Low-carbon cities built from the ground up can be located and engineered for adaptation and resilience


Description

Summary

The Adaption plan for a low-carbon compact city will have the following goals.

  • Site new city in areas to be least affected by climate change (sea level rise, floods, extreme weather, etc.)
  • Engineer land-use design and buildings to be already adapted to future climate change
  • Use materials and engineering appropriate to geographic risks (Earthquakes, tornados, hurricanes, etc.)
  • Mitigate remaining risks to community
  • Have plans in place for natural and climate disasters
  • Plan for possible migration of large number of people


Category of the action

Mitigation/Adaptation, Changing public attitudes about climate change


What actions do you propose?


Who will take these actions?

Risk analysts, insurance industry, corporations, academics, and professionals to determine natural and man-made risks of a low carbon city. along with the organizations and contractors needed to actually site, finance, plan and build new cities.  As explained in the United States Regional Climate Action proposal for building low-carbon cities from the ground-up, new cities can be started today without waiting for public acceptance, taxpayer subsidies or excessive developer profit. 


Where will these actions be taken?

This proposal assumes a complete risk assessment will be done by a wide range of professionals prior to construction of a low-carbon city. 


What are other key benefits?

Environmental Benefits:   Relocation of population away from environmentally effected areas.

Social Benefits:  Reduction of risks from climate change and natural disasters.

Economic Benefits:   Reduced cost of being prepared for climate change and natural disasters.

 

The key challenge of this plan is to form an organization capable of siting, financing and performing the minimum pre-construction planning necessary to break ground on a new low-carbon city.  The related United States Regional Plan for building low-carbon cities provides the means of forming this organization along with other challenges.


What are the proposal’s costs?

Planning for adaptation will have minor cost as part of the planning process and using appropriate materials for the geographic area.  However, the preparation will be much less expensive than the alternative. 


Time line

This plan to build new cities will take a generation, or more.    By increasing each new city’s population by 25,000 annually, it will take a city 10 years to obtain a population of 250,000, 20 years for 500,000 and 40 years for 1,000,000 inhabitants.   This plan is most likely to be executed over the project’s lifetime by those currently in their early 20s who will most likely be most impacted by the disruptions from climate change. 


Related proposals

There does not seem to be any publically known project to build a larger low-carbon compact city from the ground-up in the United States.   Most larger-scale projects are traditional development requiring cars for transportation, or eco-village transportation hub projects as bedroom communities to larger cities with high-density multi-family buildings, mixed-use limited to higher-rent corporate chains, and an absolute minimum of greenspace, parks, large public spaces, schools, or the desired walkable amenities of a larger city or resort community.

> [DATASET EXCERPTS]:
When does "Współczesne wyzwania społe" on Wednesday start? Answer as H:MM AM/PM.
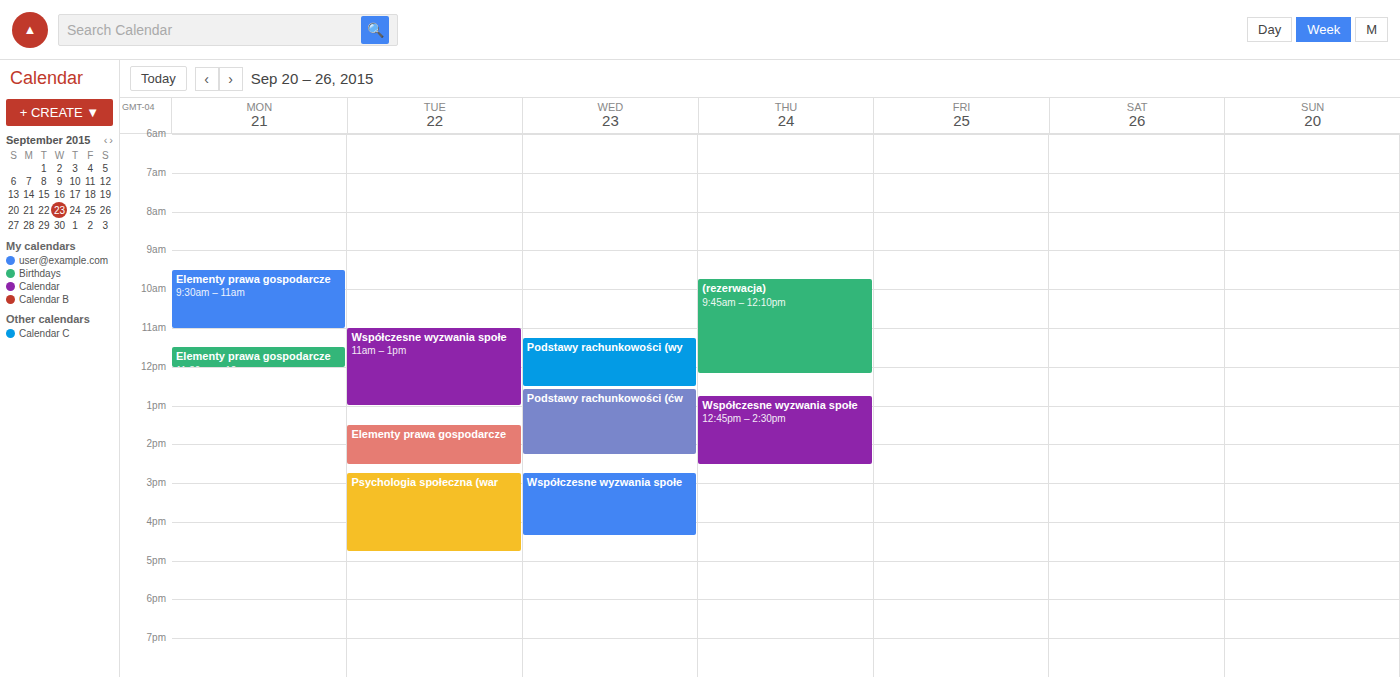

==

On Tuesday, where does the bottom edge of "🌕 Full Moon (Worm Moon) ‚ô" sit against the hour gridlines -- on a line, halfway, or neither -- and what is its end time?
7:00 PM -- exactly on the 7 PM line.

> [EXERCISE OBJECTIVE]:
Rewrite the low-carbon city proposal from "Social Benefits:  Reduction" to "with other challenges.", substituting "consortium" for "organization" each time it appears.

> [EXERCISE RESULT]:
Social Benefits:  Reduction of risks from climate change and natural disasters.

Economic Benefits:   Reduced cost of being prepared for climate change and natural disasters.

 

The key challenge of this plan is to form an consortium capable of siting, financing and performing the minimum pre-construction planning necessary to break ground on a new low-carbon city.  The related United States Regional Plan for building low-carbon cities provides the means of forming this consortium along with other challenges.